Dicicco is currently using her paid leave to care for her children; if he runs out, she will have to take unpaid days. She has health insurance, but her family’s high-deductible health plan means she expects to pay thousands of dollars out of pocket.

Paid sick leave?

Even still, she’s on the luckier end. Most low-wage workers don’t have access to paid sick days or vacations, according to the Bureau of Labor Statistics. People in part-time jobs – a group disproportionately made up of women – are even less likely to receive these benefits. This means that if their children fall ill, staying home to care for them also means giving up income or possibly losing their job.

“If your child is sick – even if your little one hopefully has a mild illness – someone should watch the little one for at least five days to make sure the child doesn’t develop a significant fever.
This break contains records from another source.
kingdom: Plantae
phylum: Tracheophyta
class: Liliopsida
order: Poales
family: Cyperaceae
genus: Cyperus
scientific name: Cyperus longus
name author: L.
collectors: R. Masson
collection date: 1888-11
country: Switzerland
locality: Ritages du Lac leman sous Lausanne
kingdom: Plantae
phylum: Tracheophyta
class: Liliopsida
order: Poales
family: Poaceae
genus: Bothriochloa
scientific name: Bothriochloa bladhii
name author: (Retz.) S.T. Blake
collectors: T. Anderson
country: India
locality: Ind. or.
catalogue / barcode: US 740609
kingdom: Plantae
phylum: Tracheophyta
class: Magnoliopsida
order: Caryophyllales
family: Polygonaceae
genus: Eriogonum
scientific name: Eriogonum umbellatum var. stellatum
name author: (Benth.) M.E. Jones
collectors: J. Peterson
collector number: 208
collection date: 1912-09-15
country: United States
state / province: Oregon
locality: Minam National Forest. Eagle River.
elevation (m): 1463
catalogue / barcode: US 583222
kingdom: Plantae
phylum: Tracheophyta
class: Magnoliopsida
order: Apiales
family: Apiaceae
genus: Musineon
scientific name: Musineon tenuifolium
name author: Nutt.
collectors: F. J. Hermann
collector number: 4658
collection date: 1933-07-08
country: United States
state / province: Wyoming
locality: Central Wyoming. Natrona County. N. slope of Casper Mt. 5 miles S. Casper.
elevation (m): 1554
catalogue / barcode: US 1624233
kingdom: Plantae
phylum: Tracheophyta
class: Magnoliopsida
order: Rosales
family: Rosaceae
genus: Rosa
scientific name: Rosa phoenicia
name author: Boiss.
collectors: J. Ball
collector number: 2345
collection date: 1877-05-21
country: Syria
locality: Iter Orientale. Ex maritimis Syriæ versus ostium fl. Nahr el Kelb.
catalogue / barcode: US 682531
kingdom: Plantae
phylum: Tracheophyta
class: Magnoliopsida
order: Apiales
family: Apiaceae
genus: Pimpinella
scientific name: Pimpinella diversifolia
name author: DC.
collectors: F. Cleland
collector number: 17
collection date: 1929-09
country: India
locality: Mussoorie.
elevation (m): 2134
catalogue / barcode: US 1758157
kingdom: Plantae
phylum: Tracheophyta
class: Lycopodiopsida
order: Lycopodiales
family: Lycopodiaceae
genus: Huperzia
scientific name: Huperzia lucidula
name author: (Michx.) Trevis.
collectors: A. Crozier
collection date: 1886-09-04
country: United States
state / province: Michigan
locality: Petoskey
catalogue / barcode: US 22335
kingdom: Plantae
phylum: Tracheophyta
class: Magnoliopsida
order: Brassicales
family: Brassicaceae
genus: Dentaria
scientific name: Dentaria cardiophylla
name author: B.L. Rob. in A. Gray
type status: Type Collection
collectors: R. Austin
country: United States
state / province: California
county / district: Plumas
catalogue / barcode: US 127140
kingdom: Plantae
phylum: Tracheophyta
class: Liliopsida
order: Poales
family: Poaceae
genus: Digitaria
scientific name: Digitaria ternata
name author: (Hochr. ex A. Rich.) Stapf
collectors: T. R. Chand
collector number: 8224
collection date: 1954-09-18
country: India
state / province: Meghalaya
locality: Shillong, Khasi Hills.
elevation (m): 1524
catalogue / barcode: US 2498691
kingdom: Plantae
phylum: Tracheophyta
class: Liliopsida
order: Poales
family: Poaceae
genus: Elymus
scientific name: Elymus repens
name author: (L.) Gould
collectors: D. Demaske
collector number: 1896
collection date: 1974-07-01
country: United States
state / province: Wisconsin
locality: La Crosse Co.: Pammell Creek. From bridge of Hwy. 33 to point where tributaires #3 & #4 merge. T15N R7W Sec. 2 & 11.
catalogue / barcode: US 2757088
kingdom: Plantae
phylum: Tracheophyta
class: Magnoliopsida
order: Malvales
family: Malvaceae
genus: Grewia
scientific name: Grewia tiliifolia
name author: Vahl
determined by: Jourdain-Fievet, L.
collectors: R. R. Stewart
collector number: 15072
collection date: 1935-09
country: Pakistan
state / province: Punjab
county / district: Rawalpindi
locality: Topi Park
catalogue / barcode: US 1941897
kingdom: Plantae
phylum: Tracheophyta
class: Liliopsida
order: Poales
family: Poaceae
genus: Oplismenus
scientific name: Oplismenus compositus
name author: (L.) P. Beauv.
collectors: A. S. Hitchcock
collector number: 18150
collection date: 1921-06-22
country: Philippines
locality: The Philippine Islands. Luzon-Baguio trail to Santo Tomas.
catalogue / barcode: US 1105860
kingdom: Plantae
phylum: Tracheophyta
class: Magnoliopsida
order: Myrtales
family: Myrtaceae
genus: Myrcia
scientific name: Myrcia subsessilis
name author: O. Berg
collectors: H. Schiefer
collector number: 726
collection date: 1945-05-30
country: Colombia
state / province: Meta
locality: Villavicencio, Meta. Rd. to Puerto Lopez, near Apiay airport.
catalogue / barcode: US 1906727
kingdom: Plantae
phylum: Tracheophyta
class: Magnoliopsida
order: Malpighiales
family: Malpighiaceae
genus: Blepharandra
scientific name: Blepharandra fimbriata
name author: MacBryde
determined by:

You don’t you can’t ignore the fact that a child under 2 and a child under 5 have not been vaccinated,” said Ruth Faden, a bioethicist at Johns Hopkins University. “You add that stress to the stress wondering if you can manage financially, and if you can keep your job, and a whole bunch of other things, and that’s very difficult.”

Even for families with access to child care, exposure to the virus can be destabilizing. According to daycare rules, children under 5 who are exposed may have to stay home for more than a week – another layer of complications for working parents, and especially working mothers, who during the pandemic have taken on the majority of unforeseen childcare needs and have often had to cut back on their own work.

The lack of strong childcare, guaranteed income support or flexibility from employers only adds to the burden, Faden said. Parents are completely dependent on their employers to know if a child is exposed to COVID-19 or tests positive for the virus.

A vaccine for children this young may not be available for months. In December, Pfizer reported that the formulation it had tried for children 2 to 5 years old – a much lower dose than that given to adults – had not been shown to be effective against the virus. The company is currently working on a three-shot regimen for these children and plans to submit data for federal review sometime in the first half of 2022. Moderna, the other major U.S. vaccine developer, said Thursday that he expects to have data for those children sometime in March.

Meanwhile, the transmissibility of omicron means that if one person in a family is infected, the whole household is likely to be as well. It could mean weeks of sickness – and just getting by is exhausting.

“We cling to a [expletive] wire,” said Christina Wallace, a 38-year-old business school professor. Wallace has a 2-year-old daughter and is seven months pregnant.

Wallace started feeling sick around Christmas. Luckily, she had stockpiled a stash of COVID-19 home tests in November – just when cases started to climb again. But she continued to test negative. Finally, one of his tests came back positive. So I did a test for her 2 year old son. Her husband has consistently tested negative but has exhibited all the same symptoms as her.

“The thing you’ve been dreading for two years is at your doorstep,” she recalls. “In a way, knowing omicron was less of a problem than [the COVID-19 delta variant] aid. But it is an aggregate. This is not your particular case.

It’s been over two weeks and Wallace hasn’t tested positive anymore. But she still feels completely drained. She spent her entire illness caring for her child, a toddler who is still too young to blow his nose. She can’t call a babysitter for help.

“I myself am seven months pregnant with COVID, holding my toddler so she can sleep while my husband is in the other room carving out a lung,” she said. “No one will set foot in our apartment. It’s full of germs.

Until her daughter is vaccinated, any further exposure to the virus means she can’t go to daycare for 10 days. Wallace would have to continue paying for daycare, while also paying out of pocket for two weeks of babysitting or – more likely – caring for his child while staying on top of his own work.

“I don’t feel like parents of young children have been considered since day one of the pandemic. Somehow, this piece that we slide on,” she said. “There’s this assumption that someone will take care of them, and in reality it’s mostly women.”